Our next question comes from the line of Chiro Ghosh from SICO.

Chira Ghosh

analyst
#10

This is Chiro Ghosh from SICO Bahrain. Two very quick questions. First one is, if you expect that the private sector primary loan growth will come from the contracting and the subcontracting sector or maybe to some extent, the services sector, how comfortable are you with lending to this sector? Because in the past, there has been concerns related to the asset quality to this sector, how comfortable you are with those sectors? That's my first one. About my second one is slightly off. So, I see that the NPL coverage of your Stage 1 is quite high. I mean, definitely way higher than the peers, while Stage 2 is relatively much lesser. I mean, if you can throw some light, this is very counterintuitive. I mean, Stage 2 independently is still high, but relative to Stage 1, it's not that high, if you can throw some light? Why this [ kind of combination ]?

### What you will do
Continue the earnings call transcript above, picking up right after the analyst's question about Stage 1 and Stage 2 coverage.

### Element location data
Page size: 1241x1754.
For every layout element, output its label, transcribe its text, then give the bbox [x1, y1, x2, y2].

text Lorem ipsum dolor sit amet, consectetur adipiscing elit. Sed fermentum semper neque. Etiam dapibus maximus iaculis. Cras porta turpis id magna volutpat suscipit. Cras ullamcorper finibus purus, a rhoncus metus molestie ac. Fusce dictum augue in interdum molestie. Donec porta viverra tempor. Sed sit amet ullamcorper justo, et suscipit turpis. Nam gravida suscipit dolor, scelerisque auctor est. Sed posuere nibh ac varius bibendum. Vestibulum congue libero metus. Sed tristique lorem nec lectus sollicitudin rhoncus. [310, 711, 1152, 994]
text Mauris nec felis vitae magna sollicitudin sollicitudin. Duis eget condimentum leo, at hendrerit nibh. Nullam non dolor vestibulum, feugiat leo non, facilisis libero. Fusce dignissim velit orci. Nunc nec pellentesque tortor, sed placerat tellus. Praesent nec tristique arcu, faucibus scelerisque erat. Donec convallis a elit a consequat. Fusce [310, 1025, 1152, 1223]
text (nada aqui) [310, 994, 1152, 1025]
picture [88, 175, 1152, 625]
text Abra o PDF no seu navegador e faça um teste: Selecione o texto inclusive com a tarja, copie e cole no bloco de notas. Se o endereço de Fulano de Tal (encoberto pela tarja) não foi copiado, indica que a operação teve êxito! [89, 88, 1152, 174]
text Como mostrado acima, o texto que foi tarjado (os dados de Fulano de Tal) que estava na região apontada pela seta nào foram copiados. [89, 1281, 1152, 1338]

### Solved problem
Gourang Hemani

executive
#11

Going to your first question on the contractors and subcontractors, yes, the sector has seen some challenges. But again, it is all going to be driven by what is the underlying contract and what is the ultimate repayment arrangements for those contracts, that is going to be. So, yes, we do expect that a certain portion of the growth will come from that area because, again, we've seen announcement made by -- as we had told in the previous call announcement made by Ashghal and other infrastructure-related spend, which will go to contractors. We'll have more service-related activities coming in as a portion of -- as the country expands its LNG production, the necessary services sector would also have to grow. So, I think these will continue to remain the key factors that will contribute to the growth. Going by your -- on the second comment on the ECL coverage, I would not be able to comment on the ECL coverage of other players in terms of why they -- because it is all dependent on what is the underlying asset and which sectors, what are the kind of collaterals that are being held, and what is your historical loss experiences on those sectors. I think we started to improve the coverage on Stage 2, as we had told in the past. I think we have moved almost from 3.3% to 3.4%, now almost to 5%. So, we continue to improve. However, again, it's very asset quality driven in terms of what is inside the Stage 2. So, I don't think so you could paint a brush, a generic paint brush across all the industry and say that if x Bank has this or if the sector is this, then you should be having this. I think it's all driven by bank's own internal asset quality and modeling metrices.

Chira Ghosh

analyst
#12

I was surprised that your Stage 1 coverage is quite high. That's what from where I came to that question.

Gourang Hemani

executive
#13

Stage 1 coverage is very much driven by where -- what the model is giving and then it includes certain precautionary management, let's say, assumptions that we put in to counter any potential migrations that could happen from Stage 1 to Stage 2.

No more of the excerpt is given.